Before jumping to how to configure the linear regression tool in Alteryx, I will explain the basic idea of the model and the assumptions we made for the data if we use it to model our data.
In simple term, a simple linear regression uses the best straight line to explain the relationship of the independent variables (x-axis) and the dependent variables (y-axis). How the model get the 'best' linear line is by finding a line that outputs the minimum errors between the independent variables and the dependent variables and these errors are often called the residuals. These residuals are computed using the difference between the predicted values (the values on the linear line) and the actual values.
With that basic understanding, we need to be aware of the assumptions we made when we use a simple linear regression model:
- a linear relationship exists between the dependent variables and the independent variables
- the residuals must be or approximately normally distributed
- The independent variables cannot be highly correlated to one another (only if you do multiple linear regression)
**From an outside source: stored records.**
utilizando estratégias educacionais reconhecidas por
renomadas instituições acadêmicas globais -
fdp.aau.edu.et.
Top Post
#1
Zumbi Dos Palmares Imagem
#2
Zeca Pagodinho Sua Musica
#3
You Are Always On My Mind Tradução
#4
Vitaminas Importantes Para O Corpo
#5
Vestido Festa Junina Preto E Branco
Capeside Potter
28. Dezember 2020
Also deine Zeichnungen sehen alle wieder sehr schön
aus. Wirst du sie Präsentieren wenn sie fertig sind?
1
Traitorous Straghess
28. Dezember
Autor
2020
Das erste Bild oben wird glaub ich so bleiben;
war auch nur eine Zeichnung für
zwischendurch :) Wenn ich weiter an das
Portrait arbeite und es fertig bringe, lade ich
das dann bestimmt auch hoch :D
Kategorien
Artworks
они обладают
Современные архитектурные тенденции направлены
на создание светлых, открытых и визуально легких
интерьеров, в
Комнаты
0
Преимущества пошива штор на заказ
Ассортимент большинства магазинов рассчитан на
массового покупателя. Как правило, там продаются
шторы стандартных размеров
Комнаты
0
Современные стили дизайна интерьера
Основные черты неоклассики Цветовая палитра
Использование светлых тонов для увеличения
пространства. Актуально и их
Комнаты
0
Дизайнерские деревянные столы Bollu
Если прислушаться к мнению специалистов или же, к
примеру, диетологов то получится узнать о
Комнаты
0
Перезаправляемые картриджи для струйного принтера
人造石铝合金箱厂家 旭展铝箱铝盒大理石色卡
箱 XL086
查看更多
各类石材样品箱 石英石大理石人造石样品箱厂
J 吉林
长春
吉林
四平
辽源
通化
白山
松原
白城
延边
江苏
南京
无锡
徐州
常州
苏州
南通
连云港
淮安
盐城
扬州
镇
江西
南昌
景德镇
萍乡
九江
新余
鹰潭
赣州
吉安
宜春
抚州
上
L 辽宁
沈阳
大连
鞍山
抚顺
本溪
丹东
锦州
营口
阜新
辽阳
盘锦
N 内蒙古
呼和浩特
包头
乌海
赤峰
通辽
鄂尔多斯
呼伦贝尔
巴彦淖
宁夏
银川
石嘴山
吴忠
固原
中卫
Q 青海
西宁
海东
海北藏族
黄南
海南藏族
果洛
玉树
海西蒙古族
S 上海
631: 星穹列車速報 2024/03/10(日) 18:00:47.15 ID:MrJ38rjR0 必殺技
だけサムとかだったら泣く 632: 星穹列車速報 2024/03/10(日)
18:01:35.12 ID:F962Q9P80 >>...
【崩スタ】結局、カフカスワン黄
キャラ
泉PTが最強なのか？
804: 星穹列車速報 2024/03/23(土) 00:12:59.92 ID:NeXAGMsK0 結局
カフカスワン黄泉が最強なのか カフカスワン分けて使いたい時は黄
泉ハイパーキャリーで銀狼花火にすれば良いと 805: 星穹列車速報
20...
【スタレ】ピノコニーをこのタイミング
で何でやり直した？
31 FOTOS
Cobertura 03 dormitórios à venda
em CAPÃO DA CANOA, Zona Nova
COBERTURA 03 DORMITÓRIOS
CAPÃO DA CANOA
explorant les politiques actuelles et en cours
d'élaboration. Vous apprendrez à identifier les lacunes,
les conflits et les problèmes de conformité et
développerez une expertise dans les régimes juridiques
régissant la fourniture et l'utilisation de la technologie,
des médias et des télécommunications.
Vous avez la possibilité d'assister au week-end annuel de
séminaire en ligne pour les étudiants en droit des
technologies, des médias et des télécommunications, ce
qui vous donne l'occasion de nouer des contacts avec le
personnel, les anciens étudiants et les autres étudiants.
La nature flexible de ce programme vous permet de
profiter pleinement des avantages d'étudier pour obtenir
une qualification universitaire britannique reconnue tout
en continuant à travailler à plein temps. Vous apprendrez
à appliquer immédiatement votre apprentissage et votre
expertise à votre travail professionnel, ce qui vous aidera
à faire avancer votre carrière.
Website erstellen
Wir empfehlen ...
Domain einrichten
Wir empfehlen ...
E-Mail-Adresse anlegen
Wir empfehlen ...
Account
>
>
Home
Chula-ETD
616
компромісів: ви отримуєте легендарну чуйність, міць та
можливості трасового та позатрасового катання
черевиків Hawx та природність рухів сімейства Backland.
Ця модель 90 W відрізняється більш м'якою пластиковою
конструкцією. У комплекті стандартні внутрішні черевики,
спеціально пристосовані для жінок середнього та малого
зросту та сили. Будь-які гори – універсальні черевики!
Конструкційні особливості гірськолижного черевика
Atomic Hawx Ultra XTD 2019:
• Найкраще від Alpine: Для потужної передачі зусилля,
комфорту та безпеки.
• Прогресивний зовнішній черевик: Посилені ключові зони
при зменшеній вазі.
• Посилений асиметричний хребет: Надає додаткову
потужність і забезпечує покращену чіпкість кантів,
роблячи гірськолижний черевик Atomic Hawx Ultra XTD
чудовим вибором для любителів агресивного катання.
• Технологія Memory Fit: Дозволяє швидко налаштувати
How do we configure the linear regression tool in Alteryx?
NOTE: The linear regression tool doesn't come by default in Alteryx, you have to install RInstaller from the downloads
In this example we are going to explore whether we can use the petal width to predict the petal length in the Iris dataset using a simple linear regression. We can simply name the model under model name, choose the dependent variable under the "select the target variable" and select the independent variable(s) by checking the boxes under the "select the predictor variables" section. Put three browse tools on the outputs and hit run to see the results!
NOTE: If you are doing multiple linear regression, remember to check the correlation of the independent variables using association tool in Alteryx!